- USD / JPY jumped to new multi-year highs during the early part of trading action on Wednesday.
- Risk appetite and a further widening of the US-Japan bond yield spread weigh on the safe-haven JPY.
- Moderate USD demand limits any further gains amid short-term overbought conditions.
The pair USD / JPY Consolidates Recent Gains to Multi-Year Highs and oscillates between tepid gains and minor losses during the European session on Wednesday. The pair moves just below 114.50, practically unchanged on the day.
After the good bounce the day before from below 114.00, the USD / JPY pair has gained some positive traction during the early part of the trading action on Wednesday. The risk appetite The prevailing currency has continued to weigh on the safe-haven Japanese yen, which was further pressured by the Widening the spread of government bond yield between the United States and Japan.

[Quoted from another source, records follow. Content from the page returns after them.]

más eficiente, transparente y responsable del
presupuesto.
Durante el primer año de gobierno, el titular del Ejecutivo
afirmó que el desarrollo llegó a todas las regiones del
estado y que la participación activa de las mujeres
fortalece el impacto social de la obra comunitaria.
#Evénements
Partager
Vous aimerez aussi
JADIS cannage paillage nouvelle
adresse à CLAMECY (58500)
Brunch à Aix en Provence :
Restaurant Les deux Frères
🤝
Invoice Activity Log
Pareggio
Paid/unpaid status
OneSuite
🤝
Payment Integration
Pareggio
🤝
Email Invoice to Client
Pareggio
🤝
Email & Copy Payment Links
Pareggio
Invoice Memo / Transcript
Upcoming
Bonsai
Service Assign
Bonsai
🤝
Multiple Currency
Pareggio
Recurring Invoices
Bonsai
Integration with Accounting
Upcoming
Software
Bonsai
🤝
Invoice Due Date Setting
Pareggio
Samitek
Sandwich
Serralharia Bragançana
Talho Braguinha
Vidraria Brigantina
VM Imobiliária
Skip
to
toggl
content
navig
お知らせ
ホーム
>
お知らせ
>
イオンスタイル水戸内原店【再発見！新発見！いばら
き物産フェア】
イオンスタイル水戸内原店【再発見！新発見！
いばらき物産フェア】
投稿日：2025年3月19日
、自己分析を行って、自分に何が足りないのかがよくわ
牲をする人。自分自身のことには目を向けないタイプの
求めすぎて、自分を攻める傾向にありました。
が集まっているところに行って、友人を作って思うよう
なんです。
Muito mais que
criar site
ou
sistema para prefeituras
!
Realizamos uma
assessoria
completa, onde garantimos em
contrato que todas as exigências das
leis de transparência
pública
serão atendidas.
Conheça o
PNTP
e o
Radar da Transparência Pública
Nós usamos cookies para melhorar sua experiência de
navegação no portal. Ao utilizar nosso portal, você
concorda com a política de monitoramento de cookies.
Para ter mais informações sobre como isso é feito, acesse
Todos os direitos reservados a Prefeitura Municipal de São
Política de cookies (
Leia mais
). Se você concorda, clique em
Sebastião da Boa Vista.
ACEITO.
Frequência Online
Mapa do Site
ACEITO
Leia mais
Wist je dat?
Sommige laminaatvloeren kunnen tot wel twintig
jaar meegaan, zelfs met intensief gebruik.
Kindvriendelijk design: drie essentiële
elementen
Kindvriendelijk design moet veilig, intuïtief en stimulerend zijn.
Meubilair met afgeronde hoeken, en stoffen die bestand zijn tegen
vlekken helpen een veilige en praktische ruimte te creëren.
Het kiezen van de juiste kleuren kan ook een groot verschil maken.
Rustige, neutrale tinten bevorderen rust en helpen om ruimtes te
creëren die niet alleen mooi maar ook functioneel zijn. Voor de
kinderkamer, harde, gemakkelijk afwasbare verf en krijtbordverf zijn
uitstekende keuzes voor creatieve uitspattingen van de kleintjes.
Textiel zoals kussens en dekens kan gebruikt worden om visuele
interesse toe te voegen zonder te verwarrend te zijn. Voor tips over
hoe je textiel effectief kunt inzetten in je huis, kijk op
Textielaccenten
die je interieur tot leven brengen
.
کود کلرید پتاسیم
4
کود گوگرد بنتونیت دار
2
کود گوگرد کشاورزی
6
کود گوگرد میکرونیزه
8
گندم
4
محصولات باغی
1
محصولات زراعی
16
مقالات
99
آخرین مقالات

US bond yields resumed their uptrend that has been underway since late September, when the Fed signaled that it would begin reducing its monthly bond purchases in late 2021. On top of this, concerns that the recent widespread rebound Commodity prices will fuel inflation have been fueling speculation about a possible rate hike in 2022.
The prospects for an early tightening of monetary policies by the Fed pushed the benchmark 10-year US government bond yield to the highest level since May, around 1,672% on Wednesday. On the other hand, the yield on the Japanese 10-year government bond remained close to zero due to the Bank of Japan’s yield curve control policy.
The fundamental backdrop remains tilted in favor of the bulls, although overbought conditions on the short-term charts prevented investors from positioning themselves for any further bullish movement. Apart from this, a moderate demand for the US dollar was seen as another factor that contributed to the limited price action in a range of the USD / JPY pair.
In the absence of any major US economic release, traders will take cues from speeches scheduled by Chicago Fed Chairman Charles Evans and Fed Governor Randal Quarles. This, along with US bond yields, will influence price dynamics around the USD. Apart from this, the broader risk sentiment in the market could provide some boost to the USD / JPY pair.